▸ TASK
The answer must be a single number: the count of lines in the records below that contain the word "pixels".

######

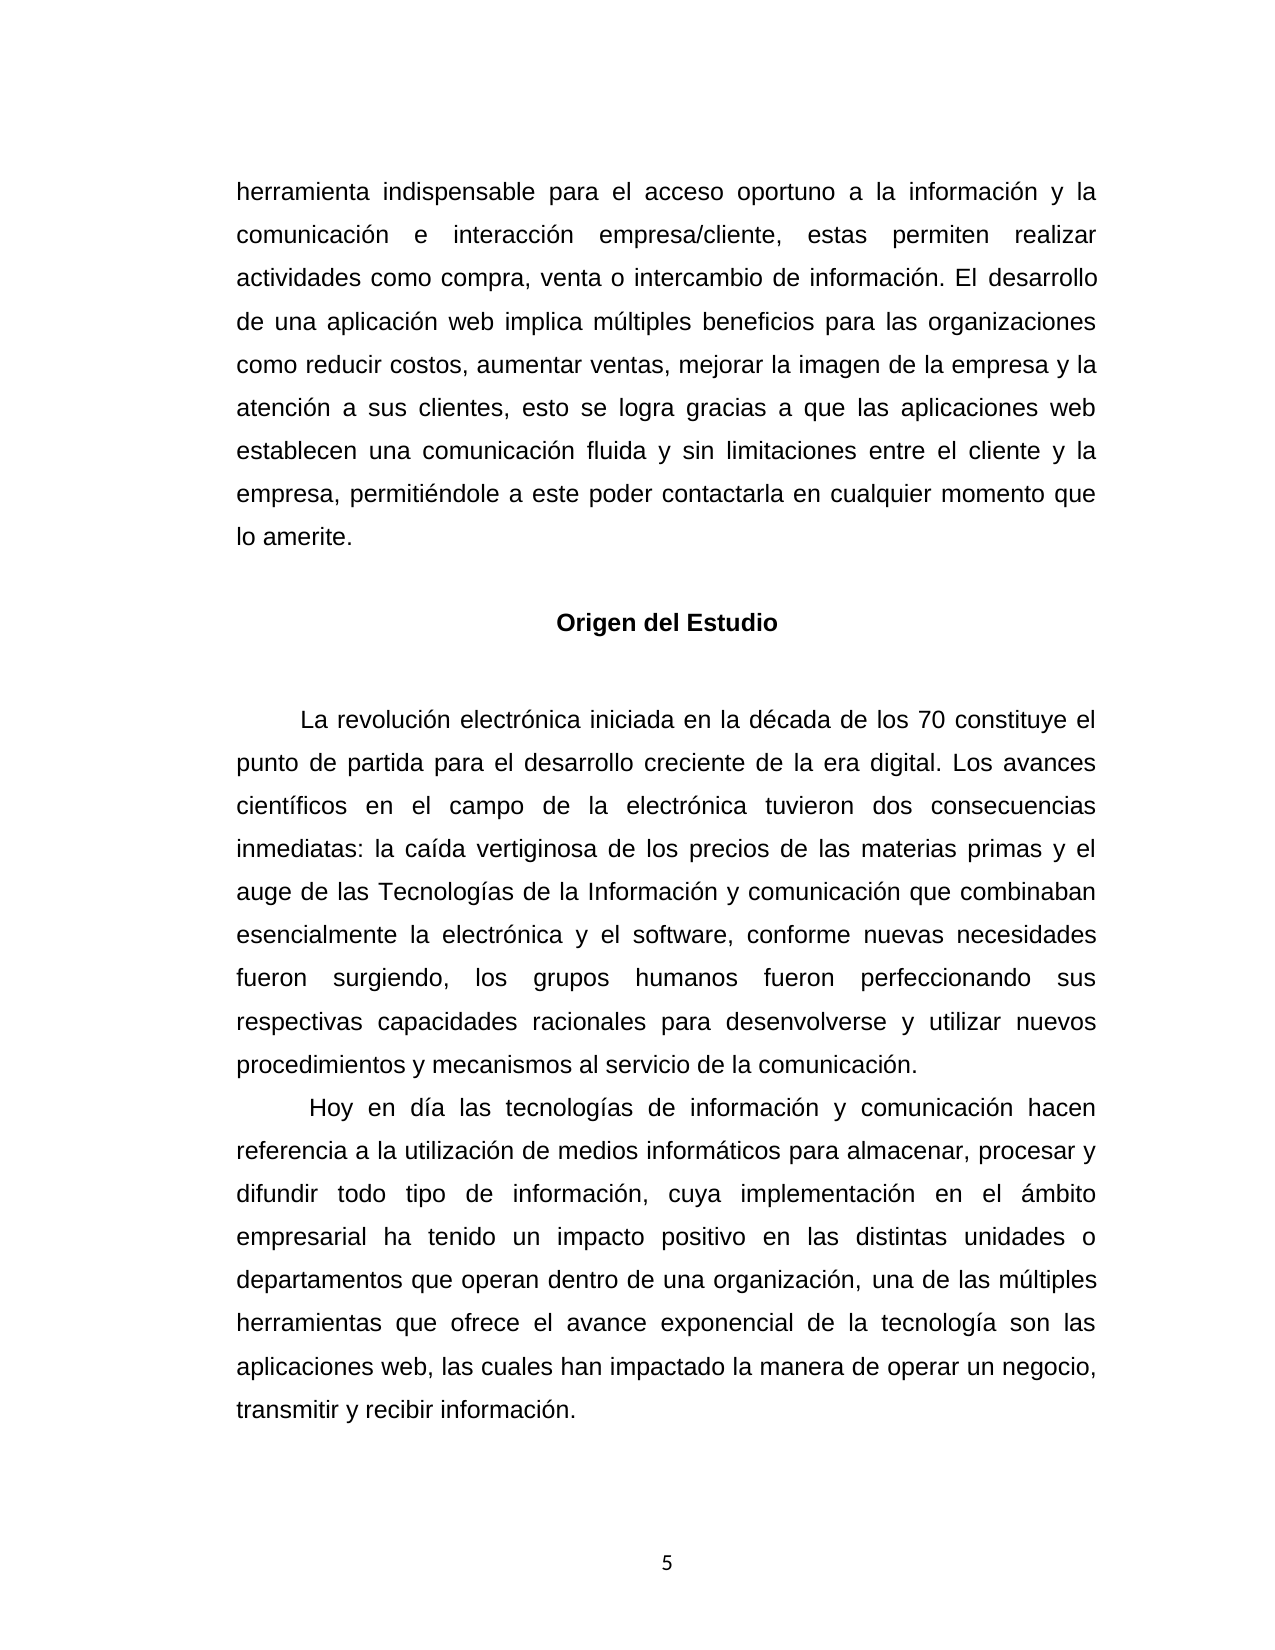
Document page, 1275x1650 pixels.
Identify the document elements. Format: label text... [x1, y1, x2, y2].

text La revolución electrónica iniciada en la década de los 70 constituye el punto de partida para el desarrollo creciente de la era digital. Los avances científicos en el campo de la electrónica tuvieron dos consecuencias inmediatas: la caída vertiginosa de los precios de las materias primas y el auge de las Tecnologías de la Información y comunicación que combinaban esencialmente la electrónica y el software, conforme nuevas necesidades fueron surgiendo, los grupos humanos fueron perfeccionando sus respectivas capacidades racionales para desenvolverse y utilizar nuevos procedimientos y mecanismos al servicio de la comunicación. [236, 704, 1098, 1078]
text Hoy en día las tecnologías de información y comunicación hacen referencia a la utilización de medios informáticos para almacenar, procesar y difundir todo tipo de información, cuya implementación en el ámbito empresarial ha tenido un impacto positivo en las distintas unidades o departamentos que operan dentro de una organización, una de las múltiples herramientas que ofrece el avance exponencial de la tecnología son las aplicaciones web, las cuales han impactado la manera de operar un negocio, transmitir y recibir información. [236, 1093, 1098, 1423]
subtitle Origen del Estudio [236, 608, 1098, 637]
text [236, 177, 1098, 551]
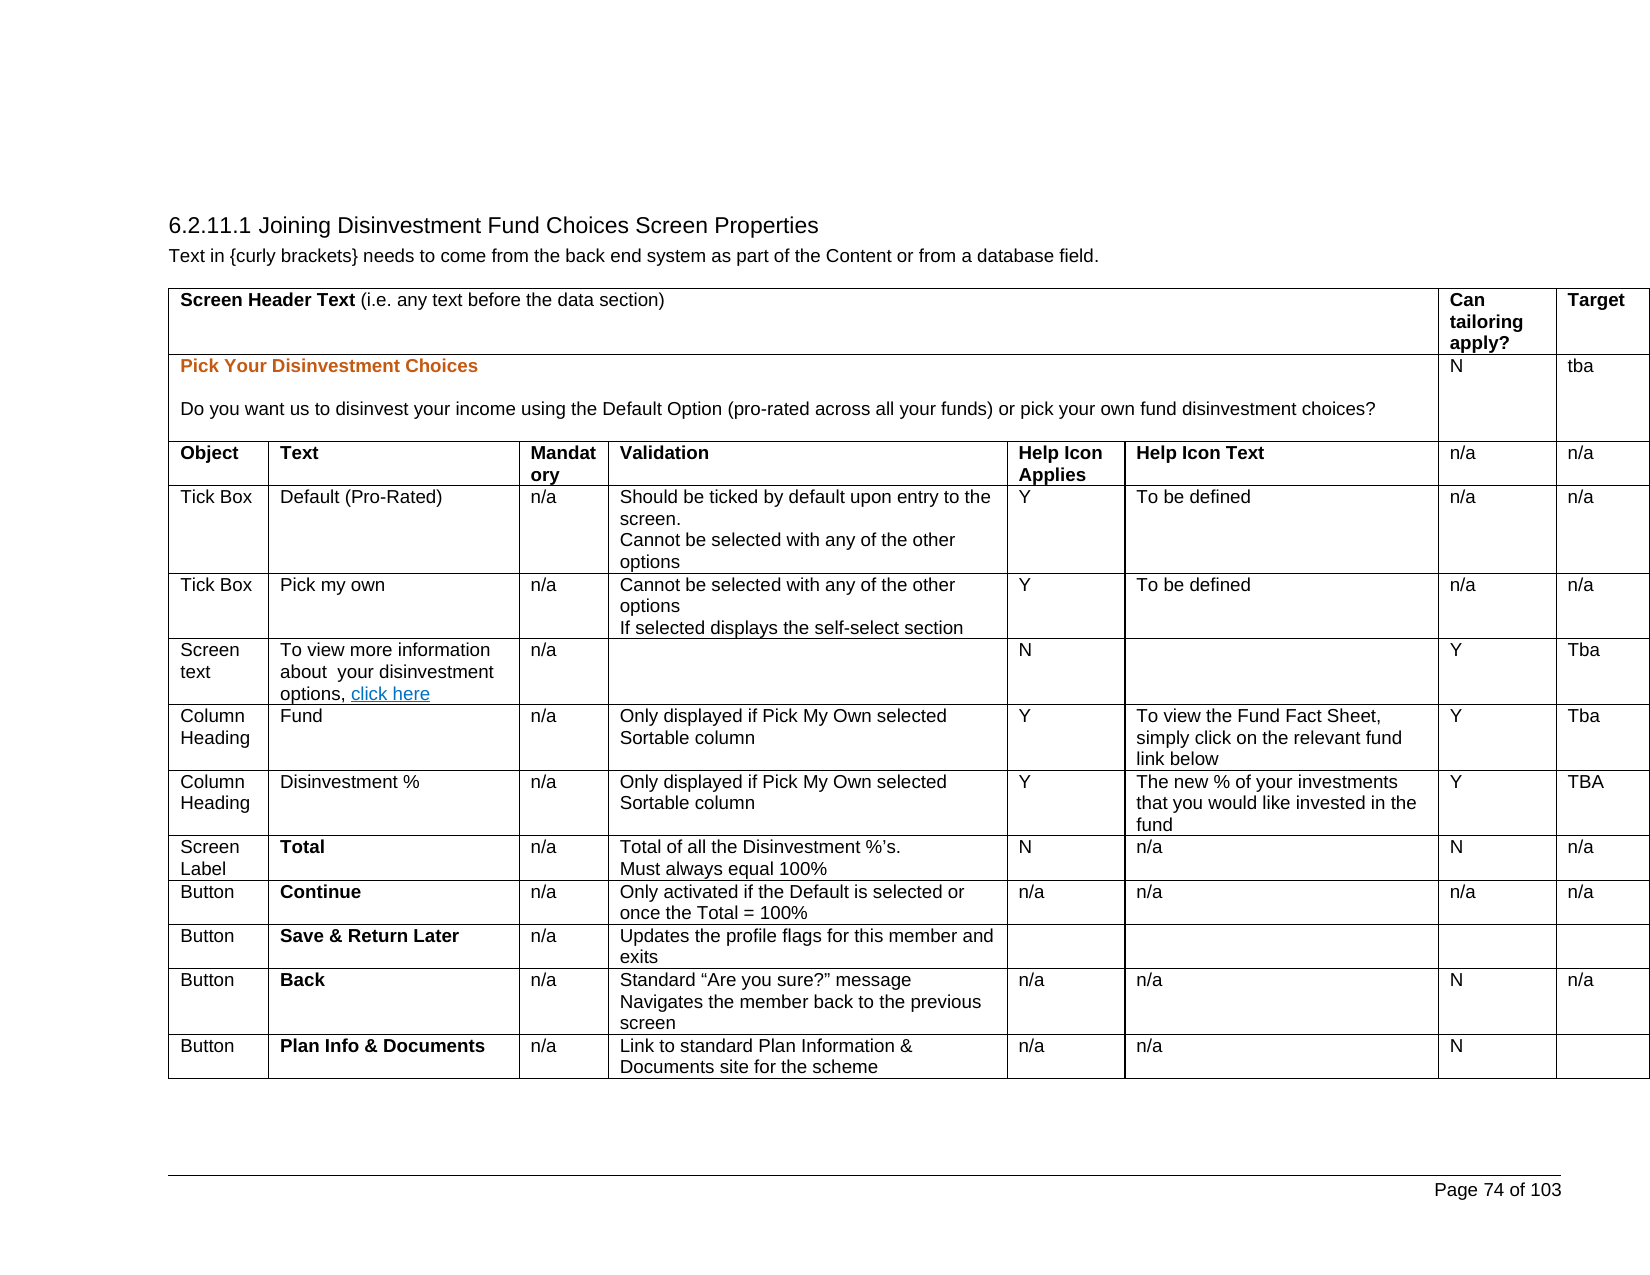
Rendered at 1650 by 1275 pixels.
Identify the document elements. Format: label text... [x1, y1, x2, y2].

######

▸ TASK OUTPUT
2